Start of The data
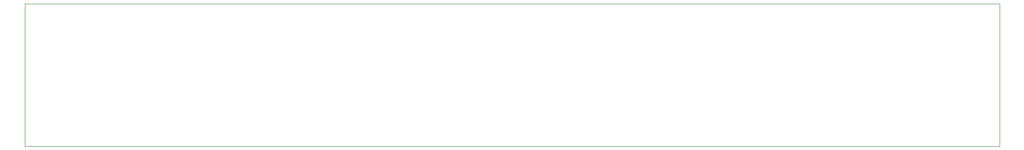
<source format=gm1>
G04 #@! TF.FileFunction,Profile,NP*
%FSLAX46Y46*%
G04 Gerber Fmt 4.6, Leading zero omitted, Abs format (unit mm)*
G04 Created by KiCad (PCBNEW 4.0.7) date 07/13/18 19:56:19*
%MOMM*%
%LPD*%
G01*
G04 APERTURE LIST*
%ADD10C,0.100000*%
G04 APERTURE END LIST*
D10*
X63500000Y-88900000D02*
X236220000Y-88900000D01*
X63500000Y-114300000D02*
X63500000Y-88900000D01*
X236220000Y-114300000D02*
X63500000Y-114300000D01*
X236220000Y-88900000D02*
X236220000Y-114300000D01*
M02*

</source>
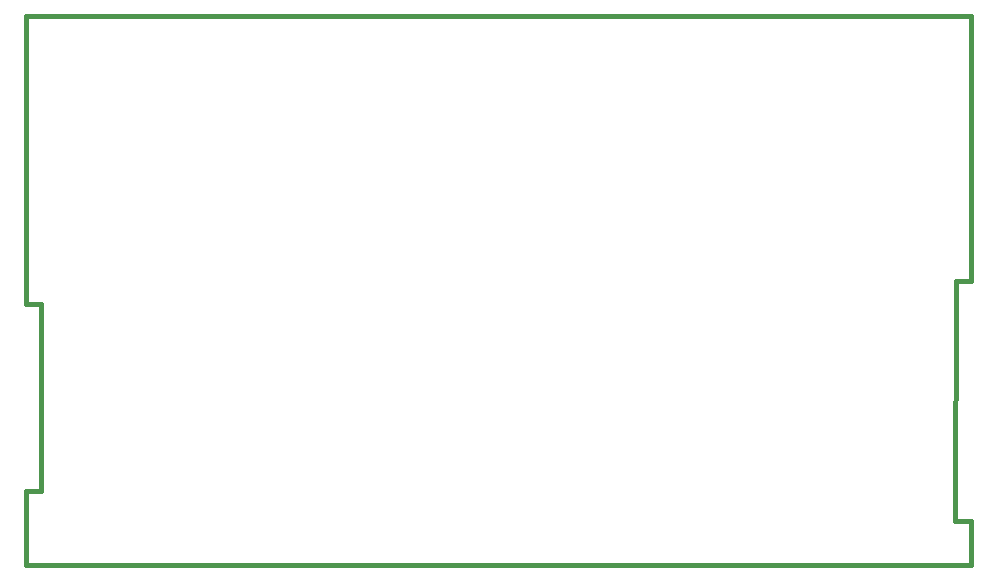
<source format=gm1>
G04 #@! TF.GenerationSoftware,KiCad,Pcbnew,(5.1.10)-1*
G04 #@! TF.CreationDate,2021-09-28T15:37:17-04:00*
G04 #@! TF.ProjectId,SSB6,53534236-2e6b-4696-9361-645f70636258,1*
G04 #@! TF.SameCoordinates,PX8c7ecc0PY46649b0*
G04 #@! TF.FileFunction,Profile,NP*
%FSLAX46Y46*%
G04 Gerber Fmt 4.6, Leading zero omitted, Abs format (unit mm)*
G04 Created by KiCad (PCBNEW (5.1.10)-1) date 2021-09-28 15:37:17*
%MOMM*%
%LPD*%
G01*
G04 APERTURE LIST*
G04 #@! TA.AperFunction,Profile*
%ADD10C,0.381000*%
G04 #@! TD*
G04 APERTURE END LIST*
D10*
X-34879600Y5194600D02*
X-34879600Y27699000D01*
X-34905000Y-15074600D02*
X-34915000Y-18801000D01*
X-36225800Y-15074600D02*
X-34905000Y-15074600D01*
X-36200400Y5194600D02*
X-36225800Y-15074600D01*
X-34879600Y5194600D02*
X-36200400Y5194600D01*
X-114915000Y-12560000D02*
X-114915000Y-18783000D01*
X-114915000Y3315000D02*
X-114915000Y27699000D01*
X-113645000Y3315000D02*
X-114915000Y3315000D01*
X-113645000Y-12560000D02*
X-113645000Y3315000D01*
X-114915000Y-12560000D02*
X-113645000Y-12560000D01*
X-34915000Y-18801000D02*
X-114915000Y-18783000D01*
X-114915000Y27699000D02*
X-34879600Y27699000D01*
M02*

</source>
End of The data
Reproduce each line from the records that contains the word "APERTURE".

▶ Solution to the problem:
G04 APERTURE LIST*
G04 APERTURE END LIST*
G04 APERTURE LIST*
G04 APERTURE END LIST*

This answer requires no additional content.